Los responsables de la Zarzuela aciertan al dotar a este proyecto nuevo, con sus dudosos resultados artísticos, de un grupo de sólidos profesionales que contribuyen a aportar sentido y unidad donde se requiere. Un auténtico hombre de teatro como Emilio Sagi, poco amante del riesgo pero en cambio buen conocedor de los hilos internos que contribuyen a dar siempre ese discreto sentido de la proporción a sus propuestas, de seguridad y rigor amables frente a propuestas más caóticas, sabe siempre cómo llevar a puerto apacible cualquier espectáculo, ordenando y disponiendo sin más criterio que el sentido común. Por eso muchos lo encuentran siempre aburrido. No es el caso.

Empleando la eficaz escenografía que le brinda su leal colaborador Daniel Bianco, fiel traductor de sus deseos, y con la ayuda de otra de sus más longevas ayudantes, la coreógrafa Nuria Castejón, Sagi insufla vida a las escenas corales y deja espacio a los personajes para que se sientan cómodos y puedan expresarse con toda libertad en las situaciones más íntimas, debidamente iluminadas. Magnífico el vestuario de ese artista llamado Jesús Ruiz: si se apellidase Ruizzini seguramente sería un figurinista reconocido en todo el mundo.

Con equipo tan completo, en cambio, se ha descuidado el reparto, algo que viene sucediendo en esta casa durante los últimos tiempos.

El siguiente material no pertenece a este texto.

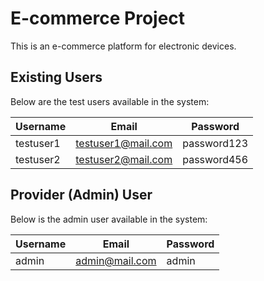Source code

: # E-commerce Project

This is an e-commerce platform for electronic devices.

## Existing Users

Below are the test users available in the system:

| Username  | Email              | Password   |
|-----------|--------------------|------------|
| testuser1 | testuser1@mail.com  | password123 |
| testuser2 | testuser2@mail.com  | password456 |



## Provider (Admin) User

Below is the admin user available in the system:

| Username  | Email              | Password     |
|-----------|--------------------|--------------|
| admin     | admin@mail.com      | admin |





##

Bien servido en los roles que incorporan las estrellas, Ainhoa Arteta y Nancy Herrera, en el resto parece haberse primado la parte actoral, siempre importante, pero dejando un poco de lado la canora. En cualquier caso, el público aguarda siempre con interés las apariciones de la Arteta.

Para quien en épocas recientes ha sido unas magníficas Tatiana, Desdémona, Elisabetta, Tosca o Salud, el rol de Ana Mía no representa mayores complicaciones, si bien a veces la escritura se antoja no del todo bien resuelta, lo que sí supone algún escollo puntual. En pleno proceso de recuperación de los achaques que incluso la tuvieron apartada de los escenarios durante algún tiempo, la soprano tolosarra llena la escena con su carismática presencia y deja varios detalles de su gran clase, como un par de filados de esos que invitan a creer que en algún momento podría volver a recuperar el lugar que se merece en la escena lírica. Junto a ella la Herrera mostró su dominio de las tablas, y sobre todo cuando le tocó recogerla, una voz de esas que siempre se prodigan en la expresión más detallista.

Debutaba Andrés Salado al frente de la Orquesta y Coro del teatro, que realizaron un estupendo trabajo. No creo que el material de la obra le supusiera un gran desafío, seguramente habrá que esperar a algún empeño de mayor enjundia para aquilatar mejor sus hechuras. Aquí cumplió con creces. Desde luego, si esta es la «renovación» de la zarzuela, que vuelva pronto La verbena de la Paloma. Con media hora menos, Bretón no sólo supo delinear unos personajes palpitantes que dan la medida de un momento concreto, proyectándose además en otros más cercanos en el tiempo, fácilmente reconocibles. Su música no se olvida, lo que no ocurre ahora desgraciadamente con esta.